→ WHAT YOU HAVE TO DO: Reproduce nothing beyond the line containing "right wrist: (15, 72)". From the first line of the data below down to it, copy each line exactly, without the pictures.

[THE RECORDS]

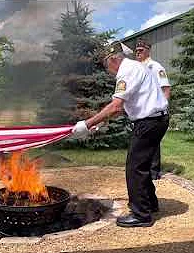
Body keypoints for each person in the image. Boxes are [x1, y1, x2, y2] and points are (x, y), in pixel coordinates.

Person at [72, 42, 169, 227]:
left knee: (134, 168)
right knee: (143, 164)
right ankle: (150, 204)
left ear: (113, 59)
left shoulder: (127, 71)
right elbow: (121, 107)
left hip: (149, 122)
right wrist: (100, 123)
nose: (107, 70)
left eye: (106, 65)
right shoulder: (135, 67)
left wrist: (86, 124)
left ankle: (141, 215)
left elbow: (116, 105)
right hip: (156, 120)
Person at [135, 39, 171, 180]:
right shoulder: (137, 68)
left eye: (141, 50)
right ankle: (144, 169)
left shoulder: (155, 67)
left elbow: (166, 88)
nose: (138, 53)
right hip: (141, 111)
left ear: (148, 50)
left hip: (154, 111)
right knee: (143, 142)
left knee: (153, 142)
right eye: (136, 51)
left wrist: (163, 107)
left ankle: (154, 171)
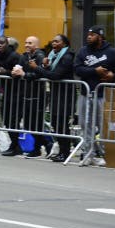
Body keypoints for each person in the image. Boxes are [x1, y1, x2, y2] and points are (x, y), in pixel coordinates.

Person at [73, 25, 115, 166]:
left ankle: (102, 153)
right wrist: (94, 71)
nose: (89, 36)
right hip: (86, 93)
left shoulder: (112, 52)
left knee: (103, 125)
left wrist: (113, 75)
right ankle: (88, 154)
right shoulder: (83, 51)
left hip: (104, 95)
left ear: (100, 36)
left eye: (92, 34)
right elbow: (77, 69)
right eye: (88, 34)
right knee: (85, 125)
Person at [29, 34, 76, 162]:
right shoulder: (53, 56)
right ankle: (62, 151)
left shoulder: (67, 57)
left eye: (57, 41)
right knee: (56, 123)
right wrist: (45, 66)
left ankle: (65, 152)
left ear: (64, 44)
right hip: (56, 94)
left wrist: (37, 68)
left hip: (65, 95)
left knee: (62, 124)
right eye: (53, 41)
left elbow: (55, 75)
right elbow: (51, 71)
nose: (54, 43)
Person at [11, 36, 47, 157]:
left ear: (36, 45)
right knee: (28, 123)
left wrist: (24, 74)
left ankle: (41, 147)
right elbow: (19, 67)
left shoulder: (40, 56)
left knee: (36, 122)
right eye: (25, 42)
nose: (26, 45)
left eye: (30, 43)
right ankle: (43, 146)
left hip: (38, 94)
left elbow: (40, 73)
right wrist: (15, 72)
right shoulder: (24, 56)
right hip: (26, 93)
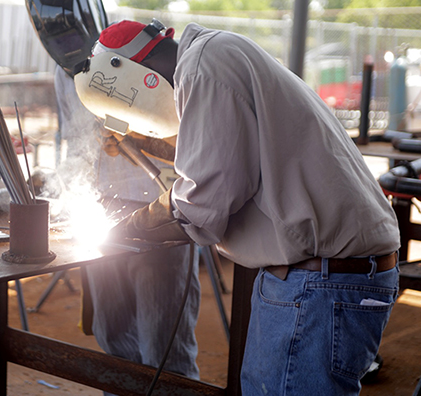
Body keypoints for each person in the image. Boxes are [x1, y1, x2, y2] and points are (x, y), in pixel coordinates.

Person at [87, 20, 401, 395]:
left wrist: (128, 225)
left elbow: (201, 200)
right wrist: (145, 142)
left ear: (135, 74)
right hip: (324, 277)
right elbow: (233, 153)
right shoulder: (216, 53)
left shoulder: (202, 69)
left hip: (318, 284)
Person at [53, 63, 201, 389]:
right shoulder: (61, 71)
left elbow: (191, 146)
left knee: (163, 347)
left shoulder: (139, 61)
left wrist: (137, 138)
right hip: (103, 208)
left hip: (160, 210)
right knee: (113, 334)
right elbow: (71, 138)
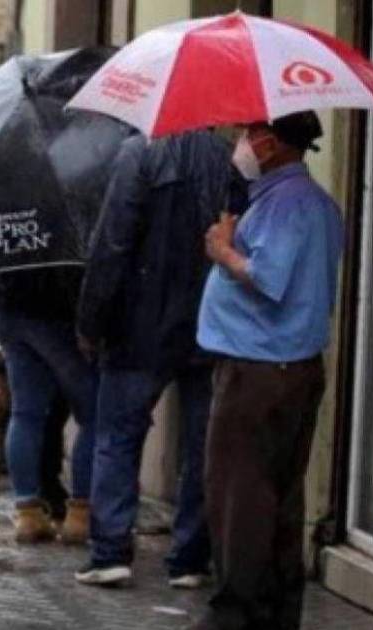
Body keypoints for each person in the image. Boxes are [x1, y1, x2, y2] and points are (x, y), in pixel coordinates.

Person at [190, 112, 343, 630]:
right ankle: (275, 612)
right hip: (288, 366)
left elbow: (267, 277)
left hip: (258, 370)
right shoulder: (311, 201)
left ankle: (237, 613)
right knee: (277, 497)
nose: (239, 143)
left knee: (240, 498)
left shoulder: (286, 202)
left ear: (270, 143)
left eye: (246, 134)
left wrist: (223, 251)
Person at [73, 130, 239, 588]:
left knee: (118, 437)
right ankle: (190, 559)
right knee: (202, 442)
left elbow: (112, 242)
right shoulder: (229, 159)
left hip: (139, 325)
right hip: (209, 324)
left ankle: (110, 551)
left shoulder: (138, 154)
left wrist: (90, 321)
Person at [0, 250, 96, 544]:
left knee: (26, 414)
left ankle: (28, 513)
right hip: (59, 309)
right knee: (93, 416)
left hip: (9, 306)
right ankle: (80, 514)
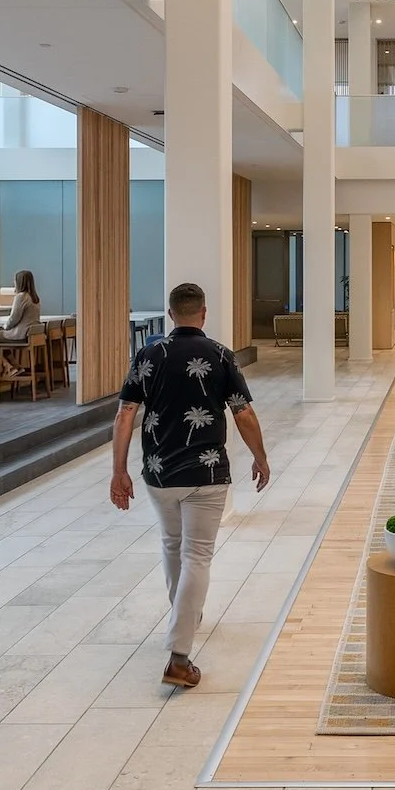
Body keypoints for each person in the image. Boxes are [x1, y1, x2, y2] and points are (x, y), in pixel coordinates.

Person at [109, 281, 270, 689]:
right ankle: (179, 657)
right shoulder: (219, 355)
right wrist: (261, 457)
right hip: (206, 473)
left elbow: (125, 415)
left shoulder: (148, 355)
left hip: (159, 473)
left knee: (171, 544)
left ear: (170, 314)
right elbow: (243, 413)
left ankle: (185, 611)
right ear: (203, 314)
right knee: (197, 556)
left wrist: (119, 470)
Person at [0, 269, 41, 343]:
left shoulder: (21, 297)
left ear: (19, 282)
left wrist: (5, 327)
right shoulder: (34, 297)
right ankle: (8, 354)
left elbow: (14, 318)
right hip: (32, 333)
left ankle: (2, 355)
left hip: (21, 334)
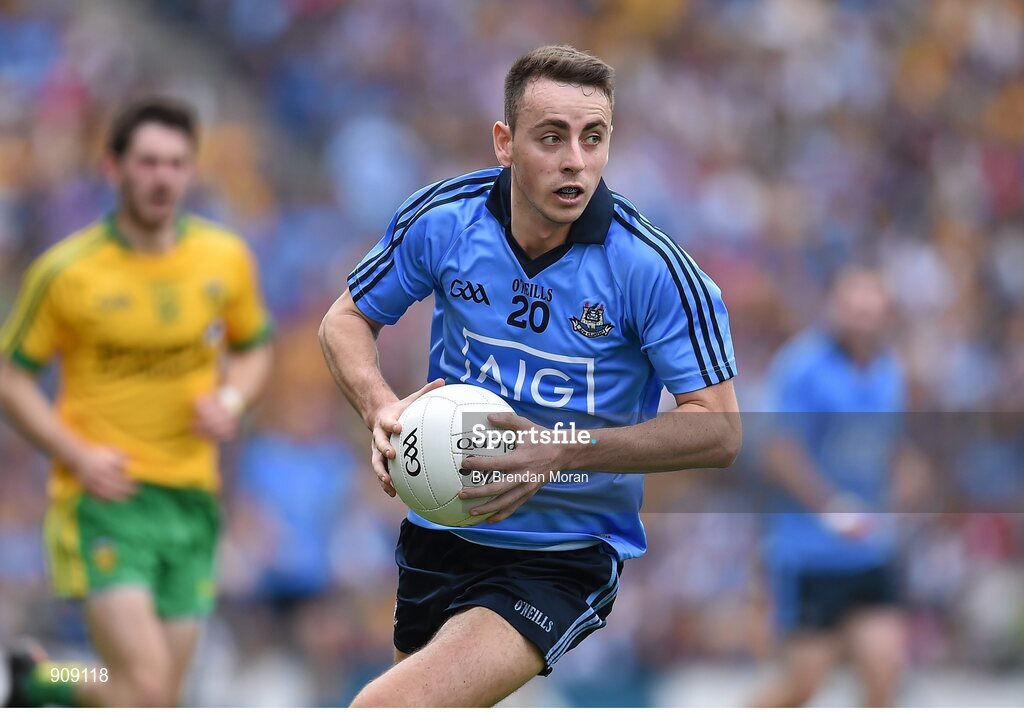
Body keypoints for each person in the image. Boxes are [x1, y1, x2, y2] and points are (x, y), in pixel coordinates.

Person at [319, 45, 741, 707]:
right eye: (552, 137)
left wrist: (563, 449)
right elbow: (344, 320)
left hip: (560, 554)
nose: (576, 159)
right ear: (505, 143)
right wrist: (379, 406)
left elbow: (719, 430)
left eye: (593, 138)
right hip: (439, 522)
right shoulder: (444, 220)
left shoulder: (651, 268)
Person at [0, 97, 274, 707]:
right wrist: (74, 453)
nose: (162, 178)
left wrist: (232, 399)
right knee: (146, 686)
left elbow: (256, 349)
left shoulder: (223, 260)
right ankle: (47, 679)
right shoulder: (67, 272)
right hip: (105, 499)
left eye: (176, 163)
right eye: (148, 162)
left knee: (152, 694)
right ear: (113, 168)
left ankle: (47, 679)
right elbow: (12, 377)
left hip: (191, 500)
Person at [750, 268, 908, 707]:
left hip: (869, 548)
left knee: (883, 674)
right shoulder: (802, 366)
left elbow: (885, 447)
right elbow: (777, 451)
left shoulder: (889, 370)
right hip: (811, 552)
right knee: (804, 685)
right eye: (853, 309)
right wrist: (830, 505)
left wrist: (905, 480)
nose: (862, 320)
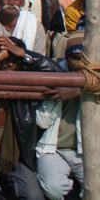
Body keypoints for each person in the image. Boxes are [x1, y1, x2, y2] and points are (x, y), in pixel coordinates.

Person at [0, 36, 60, 200]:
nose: (9, 63)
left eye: (14, 59)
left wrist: (24, 54)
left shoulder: (30, 81)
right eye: (6, 58)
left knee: (34, 196)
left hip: (17, 153)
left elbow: (58, 73)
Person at [35, 33, 85, 200]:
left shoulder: (94, 81)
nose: (80, 64)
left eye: (84, 58)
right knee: (54, 189)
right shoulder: (53, 74)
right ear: (67, 58)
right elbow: (41, 122)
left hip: (86, 151)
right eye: (75, 58)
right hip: (53, 150)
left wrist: (80, 92)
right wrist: (60, 96)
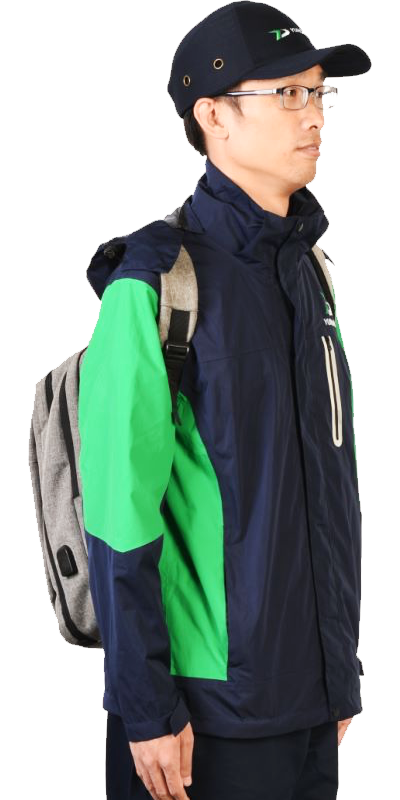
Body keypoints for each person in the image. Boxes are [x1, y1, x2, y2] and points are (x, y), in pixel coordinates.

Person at [77, 2, 371, 798]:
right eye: (288, 94)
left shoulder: (310, 273)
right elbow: (117, 514)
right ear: (212, 116)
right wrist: (145, 706)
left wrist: (335, 672)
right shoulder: (154, 281)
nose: (314, 116)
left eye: (319, 92)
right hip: (201, 721)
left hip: (309, 706)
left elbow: (326, 492)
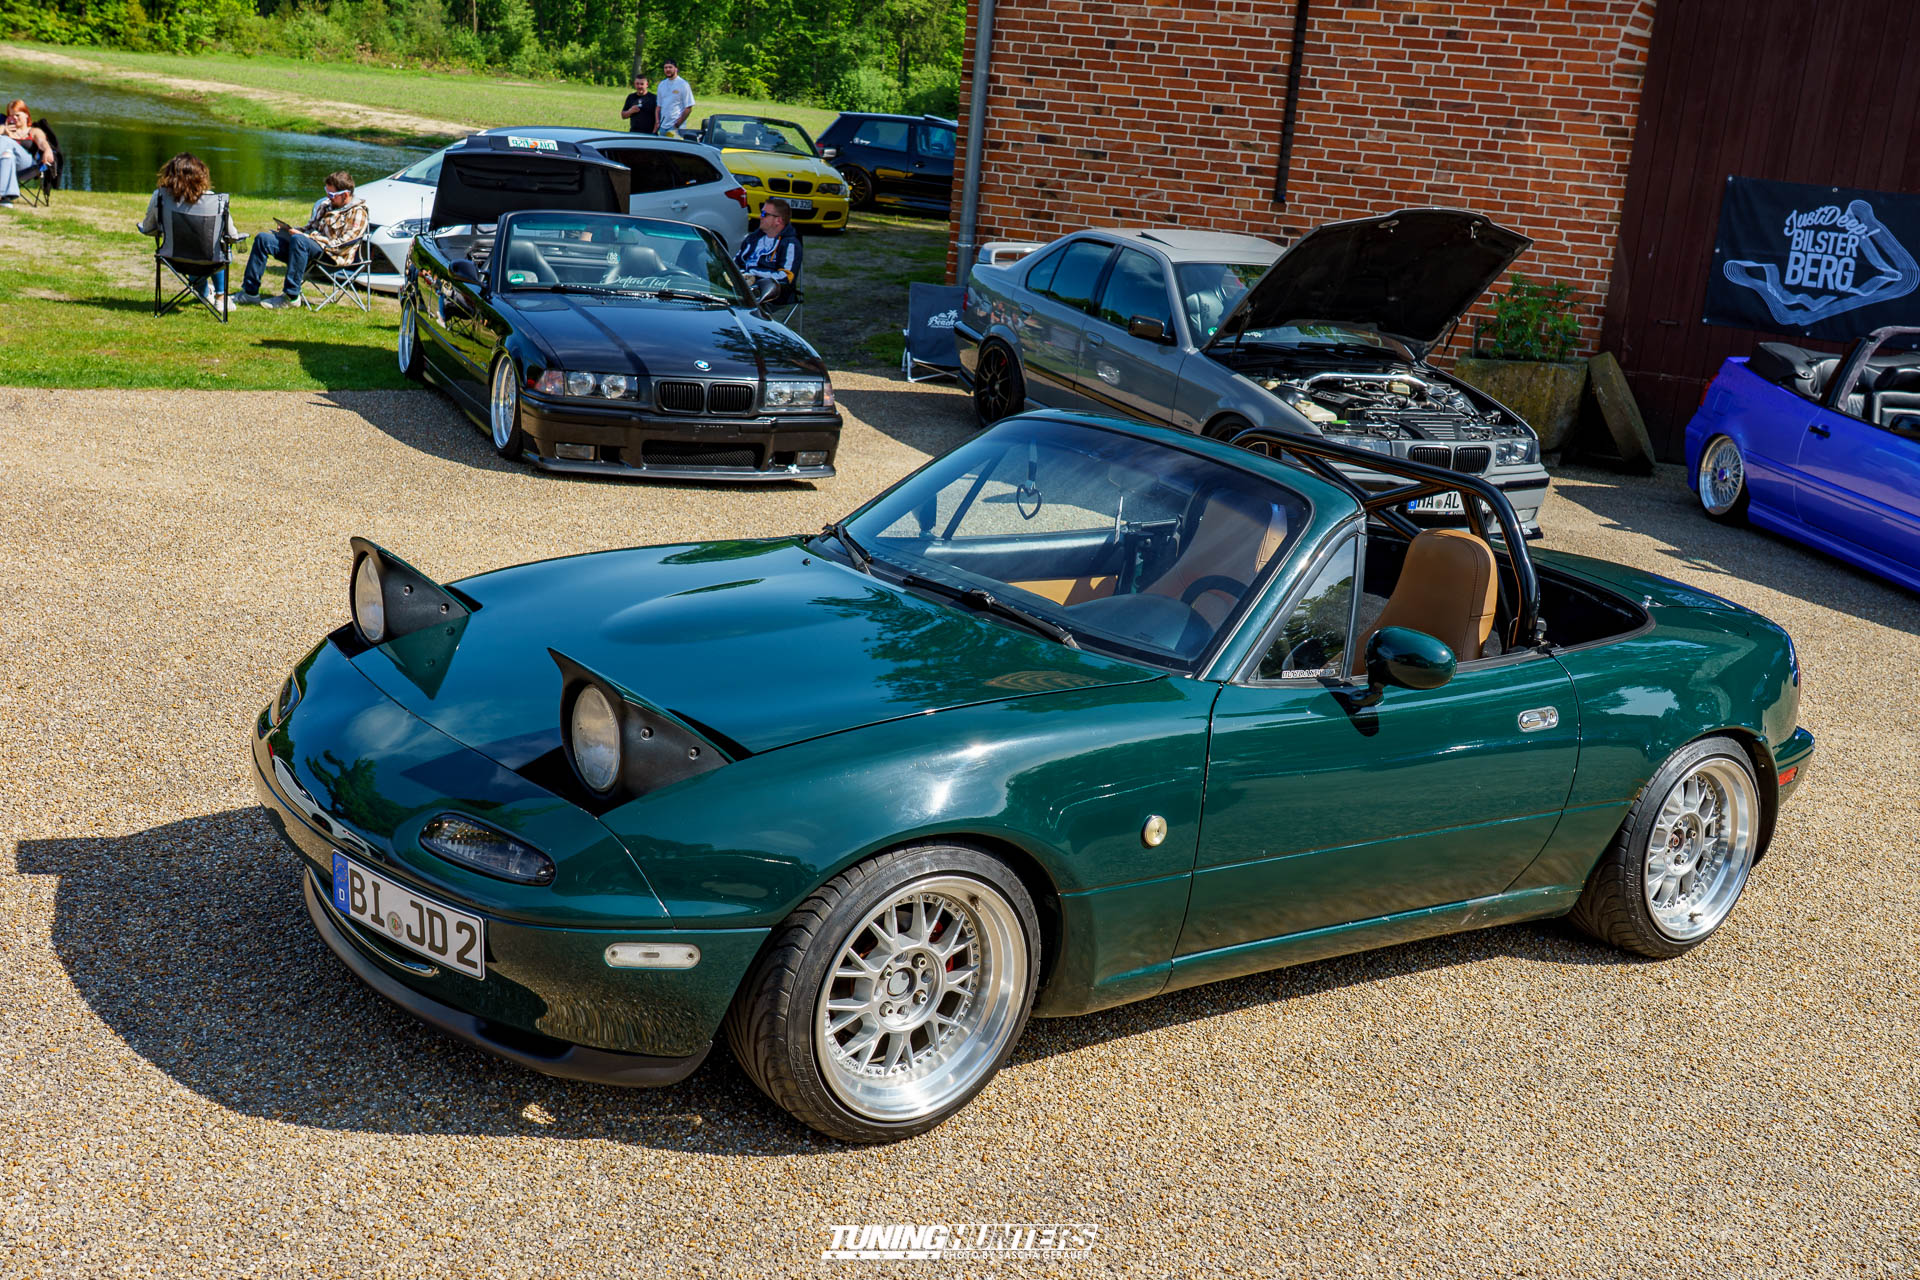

[/THE RECORDS]

→ ANSWER SPACE:
Body keypoints for each person in the image. Boxes are [x1, y1, x2, y2] and points are (x, y), in pixel coordinates.

Person at [72, 42, 169, 227]:
left knee: (134, 168)
right knee: (143, 164)
right ankle: (150, 204)
left ear: (113, 59)
left shoulder: (127, 71)
right elbow: (121, 107)
left hip: (149, 122)
right wrist: (100, 123)
nose: (107, 70)
left eye: (106, 65)
right shoulder: (135, 67)
left wrist: (86, 124)
left ankle: (141, 215)
left elbow: (116, 105)
right hip: (156, 120)
Person at [135, 39, 171, 180]:
right shoulder: (137, 68)
left eye: (141, 50)
right ankle: (144, 169)
left shoulder: (155, 67)
left elbow: (166, 88)
nose: (138, 53)
right hip: (141, 111)
left ear: (148, 50)
left hip: (154, 111)
right knee: (143, 142)
left knee: (153, 142)
right eye: (136, 51)
left wrist: (163, 107)
left ankle: (154, 171)
Body keypoints for each person in the image. Boxes are [x1, y1, x2, y2] and points are (x, y), in pixel coordinates.

Person at [73, 25, 115, 166]:
left ankle: (102, 153)
right wrist: (94, 71)
nose: (89, 36)
right hip: (86, 93)
left shoulder: (112, 52)
left knee: (103, 125)
left wrist: (113, 75)
right ankle: (88, 154)
right shoulder: (83, 51)
left hip: (104, 95)
left ear: (100, 36)
left eye: (92, 34)
right elbow: (77, 69)
right eye: (88, 34)
right knee: (85, 125)
Person at [29, 34, 76, 162]:
right shoulder: (53, 56)
right ankle: (62, 151)
left shoulder: (67, 57)
left eye: (57, 41)
right knee: (56, 123)
right wrist: (45, 66)
left ankle: (65, 152)
left ear: (64, 44)
right hip: (56, 94)
left wrist: (37, 68)
left hip: (65, 95)
left knee: (62, 124)
right eye: (53, 41)
left elbow: (55, 75)
right elbow: (51, 71)
nose: (54, 43)
Person at [11, 36, 47, 157]:
left ear: (36, 45)
right knee: (28, 123)
left wrist: (24, 74)
left ankle: (41, 147)
right elbow: (19, 67)
left shoulder: (40, 56)
left knee: (36, 122)
right eye: (25, 42)
nose: (26, 45)
left eye: (30, 43)
right ankle: (43, 146)
left hip: (38, 94)
left elbow: (40, 73)
right wrist: (15, 72)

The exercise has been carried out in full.